Pacific Walrus

Easily identified by their size and distinctive tusks, they are one of the largest and most recognizable members of the Pinnipeds – which include seals and sea lions. A common resident of the Arctic range, the Walrus.

Found in both the northern Pacific regions of Alaska and Russia and in the Atlantic regions of northeastern Canada and Greenland.

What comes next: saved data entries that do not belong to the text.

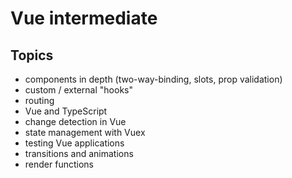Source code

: # Vue intermediate

## Topics

- components in depth (two-way-binding, slots, prop validation)
- custom / external "hooks"
- routing
- Vue and TypeScript
- change detection in Vue
- state management with Vuex
- testing Vue applications
- transitions and animations
- render functions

Male Pacific Walruses can weigh up to 4,000 lbs. (1,800 kg) while females range between 800 and 3,000 lbs. (350 – 1350 kg), the Atlantic Walruses are slightly smaller.

Both males and females have the familiar tusks which can grow up to 3 feet (1 meter) in length. These extra large teeth are used somewhat like ice picks to help haul themselves onto ice flows as well as used to establish dominance. Their scientific name, Odobenus rosmarus, means “tooth-walking sea horse.”

The walrus’ skin, which is covered with short hairs, becomes paler and pinker with age but also appears pale when swimming in the icy waters as skin blood vessels contract.

Walruses can stay underwater for 10 minutes during their dives to find clams – one of their favorite foods. They may eat as many as 6,000 clams in a single feeding, using a powerful suction force. As they reach the sea floor they may squirt powerful jets of water to uncover burrowing invertebrates among the gravel.

Since visibility may be poor in the murky waters, walrus use their whiskers – called vibrissae – to feel around the rocky sea bed to find the tasty mollusks. They may have between 400 and 700 vibrissae on their snout, giving them their signature mustache look.